The room full of Pepsi was replenished on a regular basis. I cannot imagine quite how, or why.
There never were any coupon books, of course.
Fifteen years later I find myself making a reasonable living as a commercial artist in Toronto, contracted to a small events management and communications company that specializes in inferior service for a high mark-up. One of our clients is a company connected to a company that is connected to PepsiCo, and one day the client contact asks me if we can speak privately.
“I’m wondering if you can help me out with a little side project,” she whispers, looking around furtively after closing the door. Before I can answer she slips a manila envelope out of her blazer and spreads out the contents on my desk. The pictures are nudes. Of her. “I’m making a website,” she tells me.
I raise an eyebrow. “What kind?”
“It’s for charity,” she says, “benefitting victims of breast cancer.”
“That’s noble. You’re a survivor?”
“No, this was just cheaper than hiring a model. And I figured that a breast cancer site needs breasts, right?”
“Sure.”

(Entries from a dataset)
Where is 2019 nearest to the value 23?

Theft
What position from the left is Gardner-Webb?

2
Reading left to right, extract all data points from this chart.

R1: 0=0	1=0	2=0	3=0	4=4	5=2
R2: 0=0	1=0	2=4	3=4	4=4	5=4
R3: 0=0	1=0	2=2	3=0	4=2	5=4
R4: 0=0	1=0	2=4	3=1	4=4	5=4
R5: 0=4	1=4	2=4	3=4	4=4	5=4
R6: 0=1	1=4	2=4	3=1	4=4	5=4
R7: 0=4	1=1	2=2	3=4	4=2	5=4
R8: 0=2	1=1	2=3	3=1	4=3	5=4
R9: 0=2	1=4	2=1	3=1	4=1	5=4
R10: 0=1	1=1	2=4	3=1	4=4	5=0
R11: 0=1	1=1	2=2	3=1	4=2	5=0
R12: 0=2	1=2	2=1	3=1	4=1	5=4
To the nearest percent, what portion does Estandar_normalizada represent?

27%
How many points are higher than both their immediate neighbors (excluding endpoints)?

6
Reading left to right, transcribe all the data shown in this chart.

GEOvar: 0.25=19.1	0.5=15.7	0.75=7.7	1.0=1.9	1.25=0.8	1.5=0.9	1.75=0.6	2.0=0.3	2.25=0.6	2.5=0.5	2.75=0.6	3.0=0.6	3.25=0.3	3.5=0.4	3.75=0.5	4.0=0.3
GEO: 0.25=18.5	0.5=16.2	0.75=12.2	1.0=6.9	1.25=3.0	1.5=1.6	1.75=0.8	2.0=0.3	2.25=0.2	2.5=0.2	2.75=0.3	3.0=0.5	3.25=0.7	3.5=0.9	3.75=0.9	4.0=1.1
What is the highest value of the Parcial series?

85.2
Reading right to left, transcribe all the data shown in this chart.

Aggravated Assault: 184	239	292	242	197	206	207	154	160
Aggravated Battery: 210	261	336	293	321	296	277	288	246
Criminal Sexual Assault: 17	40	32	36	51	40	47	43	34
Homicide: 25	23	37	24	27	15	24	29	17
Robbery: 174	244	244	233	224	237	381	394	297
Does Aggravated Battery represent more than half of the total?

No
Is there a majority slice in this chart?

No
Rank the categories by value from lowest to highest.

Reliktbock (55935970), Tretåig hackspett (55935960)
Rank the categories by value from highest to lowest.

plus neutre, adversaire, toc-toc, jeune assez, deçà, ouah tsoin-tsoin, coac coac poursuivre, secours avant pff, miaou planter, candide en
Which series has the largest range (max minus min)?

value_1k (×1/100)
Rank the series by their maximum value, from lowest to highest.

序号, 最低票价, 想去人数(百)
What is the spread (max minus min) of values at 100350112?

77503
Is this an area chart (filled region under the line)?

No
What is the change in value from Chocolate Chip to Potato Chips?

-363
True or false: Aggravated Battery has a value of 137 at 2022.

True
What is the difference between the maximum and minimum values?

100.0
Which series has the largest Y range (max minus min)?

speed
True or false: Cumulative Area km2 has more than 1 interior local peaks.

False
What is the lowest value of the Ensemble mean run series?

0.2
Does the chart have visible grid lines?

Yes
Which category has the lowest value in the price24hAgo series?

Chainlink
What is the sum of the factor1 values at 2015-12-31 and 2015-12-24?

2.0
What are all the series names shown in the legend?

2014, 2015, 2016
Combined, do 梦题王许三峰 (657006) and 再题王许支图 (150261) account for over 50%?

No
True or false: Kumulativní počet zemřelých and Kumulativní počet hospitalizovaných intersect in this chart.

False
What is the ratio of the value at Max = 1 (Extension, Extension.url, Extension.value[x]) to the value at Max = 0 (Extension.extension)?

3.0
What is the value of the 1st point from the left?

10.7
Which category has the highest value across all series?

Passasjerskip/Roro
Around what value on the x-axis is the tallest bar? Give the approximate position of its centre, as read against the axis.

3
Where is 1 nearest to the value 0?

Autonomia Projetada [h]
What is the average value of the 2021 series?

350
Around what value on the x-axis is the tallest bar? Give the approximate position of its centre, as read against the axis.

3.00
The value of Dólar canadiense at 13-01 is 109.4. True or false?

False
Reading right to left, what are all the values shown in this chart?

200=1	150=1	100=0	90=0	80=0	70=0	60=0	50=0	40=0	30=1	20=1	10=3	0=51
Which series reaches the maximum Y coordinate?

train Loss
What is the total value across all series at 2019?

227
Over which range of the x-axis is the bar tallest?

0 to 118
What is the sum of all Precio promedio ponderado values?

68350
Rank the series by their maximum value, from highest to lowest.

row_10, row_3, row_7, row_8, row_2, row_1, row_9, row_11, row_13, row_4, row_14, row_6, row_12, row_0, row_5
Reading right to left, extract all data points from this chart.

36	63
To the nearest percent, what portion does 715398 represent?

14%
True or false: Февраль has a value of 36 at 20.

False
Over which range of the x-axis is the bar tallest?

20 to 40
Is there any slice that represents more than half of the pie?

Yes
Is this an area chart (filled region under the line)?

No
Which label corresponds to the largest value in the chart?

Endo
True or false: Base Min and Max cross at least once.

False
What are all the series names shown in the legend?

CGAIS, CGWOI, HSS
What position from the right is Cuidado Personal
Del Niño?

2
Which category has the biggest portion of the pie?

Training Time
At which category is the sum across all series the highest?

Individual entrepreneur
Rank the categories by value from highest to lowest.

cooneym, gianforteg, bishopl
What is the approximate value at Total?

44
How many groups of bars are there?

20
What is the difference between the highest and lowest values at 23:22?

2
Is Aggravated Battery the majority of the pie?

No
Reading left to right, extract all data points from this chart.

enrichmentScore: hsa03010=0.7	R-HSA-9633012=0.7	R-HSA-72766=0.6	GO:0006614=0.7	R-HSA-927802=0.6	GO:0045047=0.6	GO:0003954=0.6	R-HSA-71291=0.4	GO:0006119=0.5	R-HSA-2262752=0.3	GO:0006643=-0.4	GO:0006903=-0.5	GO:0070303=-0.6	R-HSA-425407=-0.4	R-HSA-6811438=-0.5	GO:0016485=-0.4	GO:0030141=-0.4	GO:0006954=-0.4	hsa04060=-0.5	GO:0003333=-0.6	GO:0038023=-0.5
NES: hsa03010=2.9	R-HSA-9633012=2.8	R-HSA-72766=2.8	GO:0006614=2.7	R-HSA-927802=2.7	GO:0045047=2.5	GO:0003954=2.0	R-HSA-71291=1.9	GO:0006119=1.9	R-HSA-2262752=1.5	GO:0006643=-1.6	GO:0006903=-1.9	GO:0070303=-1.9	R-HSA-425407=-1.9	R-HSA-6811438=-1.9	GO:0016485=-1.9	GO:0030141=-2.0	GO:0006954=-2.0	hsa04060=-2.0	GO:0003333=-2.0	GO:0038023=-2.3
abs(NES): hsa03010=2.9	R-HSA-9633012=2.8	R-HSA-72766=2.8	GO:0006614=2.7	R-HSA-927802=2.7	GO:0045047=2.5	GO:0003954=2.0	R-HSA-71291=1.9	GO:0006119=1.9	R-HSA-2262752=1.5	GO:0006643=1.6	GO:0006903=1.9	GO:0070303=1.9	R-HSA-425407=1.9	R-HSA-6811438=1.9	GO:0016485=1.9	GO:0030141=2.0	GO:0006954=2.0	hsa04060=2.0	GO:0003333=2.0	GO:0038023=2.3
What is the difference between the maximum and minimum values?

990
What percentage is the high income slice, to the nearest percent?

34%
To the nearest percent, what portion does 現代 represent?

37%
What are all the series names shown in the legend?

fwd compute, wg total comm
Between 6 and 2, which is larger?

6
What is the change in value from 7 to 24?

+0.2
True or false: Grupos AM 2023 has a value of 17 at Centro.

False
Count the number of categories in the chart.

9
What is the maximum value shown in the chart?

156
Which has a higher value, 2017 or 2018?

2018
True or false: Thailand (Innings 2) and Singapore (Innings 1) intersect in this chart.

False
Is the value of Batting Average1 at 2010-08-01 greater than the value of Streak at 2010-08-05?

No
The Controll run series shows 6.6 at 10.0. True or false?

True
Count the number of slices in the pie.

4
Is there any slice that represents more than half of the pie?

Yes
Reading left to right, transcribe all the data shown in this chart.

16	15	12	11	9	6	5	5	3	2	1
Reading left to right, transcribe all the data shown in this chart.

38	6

■ TASK TO COMPLETE: Reproduce the entire passage about the Pepsi room and the client's website word for word. The entries play no part in the work here.

■ OUTPUT OF THE EXERCISE:
The room full of Pepsi was replenished on a regular basis. I cannot imagine quite how, or why.
There never were any coupon books, of course.
Fifteen years later I find myself making a reasonable living as a commercial artist in Toronto, contracted to a small events management and communications company that specializes in inferior service for a high mark-up. One of our clients is a company connected to a company that is connected to PepsiCo, and one day the client contact asks me if we can speak privately.
“I’m wondering if you can help me out with a little side project,” she whispers, looking around furtively after closing the door. Before I can answer she slips a manila envelope out of her blazer and spreads out the contents on my desk. The pictures are nudes. Of her. “I’m making a website,” she tells me.
I raise an eyebrow. “What kind?”
“It’s for charity,” she says, “benefitting victims of breast cancer.”
“That’s noble. You’re a survivor?”
“No, this was just cheaper than hiring a model. And I figured that a breast cancer site needs breasts, right?”
“Sure.”